Founder of the Partito Nazionale
Fortunato was born in Valletta, the son of Magistrate Francesco Mizzi and Maria Antonia née Galea. He graduated LLD from the UM on 5 August 1865. He was president of various social and voluntary organizations and of the Chamber of Advocates.
Mizzi is best remembered as a politician. He was inspired by the need for a liberal constitution for Malta, the defence of the Roman Catholic Religion, and the assertion of the Latin and European culture of his people.
In 1880 Mizzi founded the Anti-Reformist Party which soon became known as the Partito Nazionale to oppose the Royal Commissions of Sir Penrose Julyan and Patrick Keenan, who inquired into the civil establishment and the educational system respectively.
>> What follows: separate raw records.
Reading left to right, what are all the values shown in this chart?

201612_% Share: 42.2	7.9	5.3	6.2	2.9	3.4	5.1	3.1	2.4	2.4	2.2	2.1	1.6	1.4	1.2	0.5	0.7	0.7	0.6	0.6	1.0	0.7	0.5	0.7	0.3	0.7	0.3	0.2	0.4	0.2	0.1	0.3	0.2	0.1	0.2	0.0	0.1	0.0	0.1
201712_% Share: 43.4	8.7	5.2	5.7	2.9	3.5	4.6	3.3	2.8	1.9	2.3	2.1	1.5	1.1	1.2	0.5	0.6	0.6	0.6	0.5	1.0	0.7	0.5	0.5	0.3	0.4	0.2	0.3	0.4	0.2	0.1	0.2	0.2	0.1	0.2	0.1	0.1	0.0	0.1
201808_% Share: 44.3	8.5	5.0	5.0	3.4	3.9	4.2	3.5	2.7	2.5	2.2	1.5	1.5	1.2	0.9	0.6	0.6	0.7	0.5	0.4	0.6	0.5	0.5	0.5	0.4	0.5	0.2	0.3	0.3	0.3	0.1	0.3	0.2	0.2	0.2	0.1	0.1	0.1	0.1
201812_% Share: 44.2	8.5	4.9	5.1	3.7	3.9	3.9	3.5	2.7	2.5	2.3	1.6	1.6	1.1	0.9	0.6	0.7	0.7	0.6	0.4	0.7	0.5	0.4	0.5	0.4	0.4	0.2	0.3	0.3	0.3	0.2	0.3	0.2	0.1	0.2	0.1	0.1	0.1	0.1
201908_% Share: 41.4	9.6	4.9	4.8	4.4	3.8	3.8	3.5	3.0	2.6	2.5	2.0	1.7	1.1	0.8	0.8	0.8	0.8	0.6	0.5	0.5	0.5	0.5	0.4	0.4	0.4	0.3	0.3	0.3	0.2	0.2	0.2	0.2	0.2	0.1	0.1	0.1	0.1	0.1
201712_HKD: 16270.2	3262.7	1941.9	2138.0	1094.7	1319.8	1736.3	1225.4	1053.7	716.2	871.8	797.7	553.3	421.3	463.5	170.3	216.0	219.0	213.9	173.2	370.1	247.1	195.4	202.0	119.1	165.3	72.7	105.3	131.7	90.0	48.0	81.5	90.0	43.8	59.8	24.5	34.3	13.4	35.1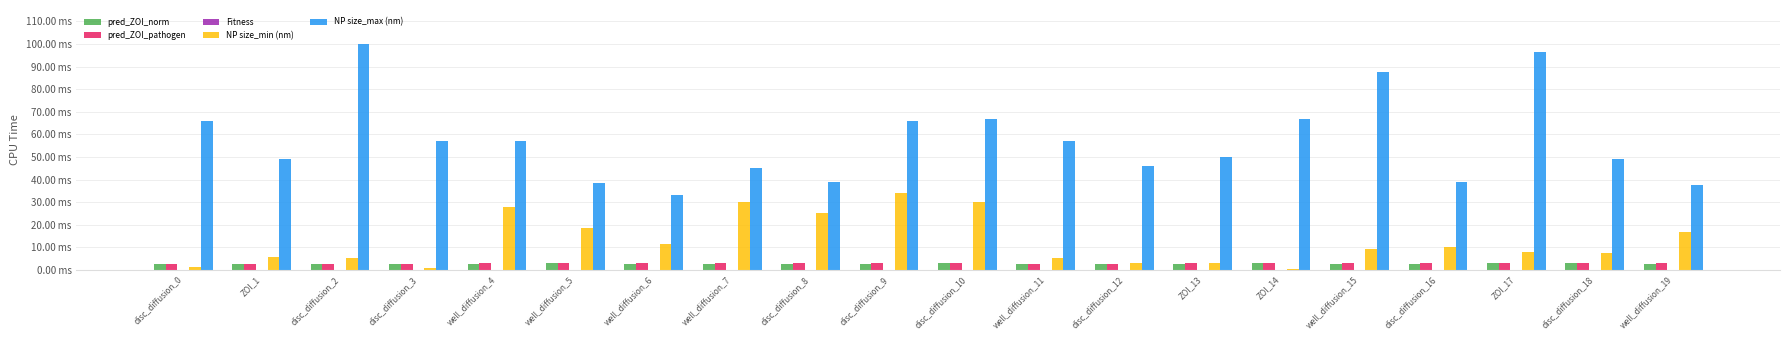

At which label is pred_ZOI_norm closest to 2?

disc_diffusion_2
The Mizzi group maintained that the reforms suggested by the commissioners were aimed primarily at safeguarding the interests of the British government.
He successfully contested the elections for the Council of Government held in 1880, 1883 and 1888. Because of his declining health, he retired from politics, but later gave in to a plebiscitary appeal by Gozitans to stand as their candidate in the 1898, 1899, 1900 and 1904.
In 1899 Salvatore Cachia Zammit accompanied Mizzi to London when a petition for constitutional reform was submitted to the British government (A Statement of Claims and Grievances of the Maltese).
In 1905 Mizzi was elected president of the newly-formed Associazione Politica Maltese, which office he held for a short time due to his sudden death.
Mizzi also distinguished himself as a journalist - he had a powerful and penetrating pen. In 1883 he founded the Italian daily Malta.
Fortunato Mizzi married Maria Sofia Foliero de Luna from Marseilles, France on 22 July 1871. Among their many children, Dr Enrico Mizzi was the most conspicuous as a politican leader, protagonist and Prime Minister during the first half of the twentieth century.